Riprendendo il discorso sui replicanti umani meccanici introdotto nel precedente articolo pubblicato su questa testata essi sono designati a partire dal secondo quarto del secolo scorso con il termine Robot.
Robot deriva dal ceco ROBOTA che letteralmente significa “lavoro pesante” o “lavoro forzato”. Il nome è stato coniato dal drammaturgo ceco Karel Capek che lo usò per la prima volta nella sua opera “I Robot Artificiali Di Rossum (R.U.R)”. Si tratta di una avveniristica e profetica distopia teatrale scritta e messa in scena nel 1920 nel quale i protagonisti sono appunto i Robot impiegati in una fabbrica che si rivoltano contro i proprietari sottomettendoli.
I Robot di Capek in realtà non sono esseri meccanici ma cloni umani ottenuti attraverso la manipolazione genetica. Nonostante ciò il termine Robot ha finito per identificare stranamente un replicante umano meccanico.
L’idea di ricreare la vita artificialmente è molto anteriore alle tecniche di riproduzione in vitro della procreazione assistita o alle frontiere dell’ingegneria genetica. Nella modernità il possesso di una tecnologia potente ha reso questo antico sogno dell’uomo più prossimo alla sua realizzazione.
La costruzione di un replicante umano artificiale in grado di compiere azioni e, oggi, con i progressi delle ricerche intorno all’intelligenza artificiale, di pensare, ha fatto passi da giganti. Tanto più l’artefatto somiglia al creatore, la copia al modello, tanto maggiore è la tendenza a trasferire su questo alter ego artificiale qualità e reazioni umane.
Il replicante umano elettromeccanico digitale diventa, per la verosimiglianza sempre più spinta con il suo creatore , la causa di una duplice inquietudine: il timore di una punizione divina per aver indebitamente esercitato una prerogativa, quella della generazione delle vita, che appartiene agli Dei o a Dio e l’altra, altrettanto ricorrente ed opprimente, che questi replicanti sfuggano al nostro controllo e, come nel dramma di Capek o nel film “Blade Runner” del 1982 di Ridley Scott, entrino in conflitto con il loro costruttori ed utilizzatori imponendo il loro imperio sulla specie umana.

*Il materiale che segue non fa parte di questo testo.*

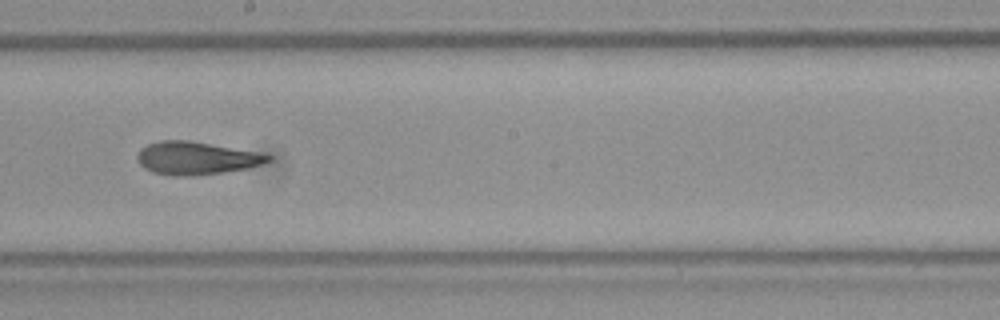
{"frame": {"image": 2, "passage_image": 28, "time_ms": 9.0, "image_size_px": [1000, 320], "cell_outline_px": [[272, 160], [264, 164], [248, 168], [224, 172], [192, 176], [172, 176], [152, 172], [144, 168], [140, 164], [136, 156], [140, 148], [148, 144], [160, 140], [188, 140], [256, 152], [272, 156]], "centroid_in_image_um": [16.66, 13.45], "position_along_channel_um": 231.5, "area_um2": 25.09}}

Il monito della Volkswagen rivolto ai suoi clienti che è necessario tenere nella massima efficienza la propria vettura evoca le pratiche salutistiche diffusesi in questi anni per conservare in salute il nostro corpo quali il fitness, la frequentazione nel tempo libero di palestre e l’esercizio di attività ginnico-sportive. Esso evidenzia un cambio sostanziale di uno dei paradigmi fondamentali della nostra cultura che riguardano: il rapporto con il nostro corpo.
Se la cultura religiosa di ascendenza cristiano cattolica dominante nelle società occidentali pre-industriali vede infatti nel corpo uno strumento impuro, un veicolo del peccato, nelle società post-industriali edonistiche e materialistiche attuali le ragioni del corpo hanno rioccupato la centralità e l’importanza che ricoprivano nel mondo greco romano. La statuaria greca infatti esaltava la corporeità. La bellezza era identificata con un corpo dalle forme armoniose e ben proporzionate. “Mens sana in corpore sano” sentenziavano i romani.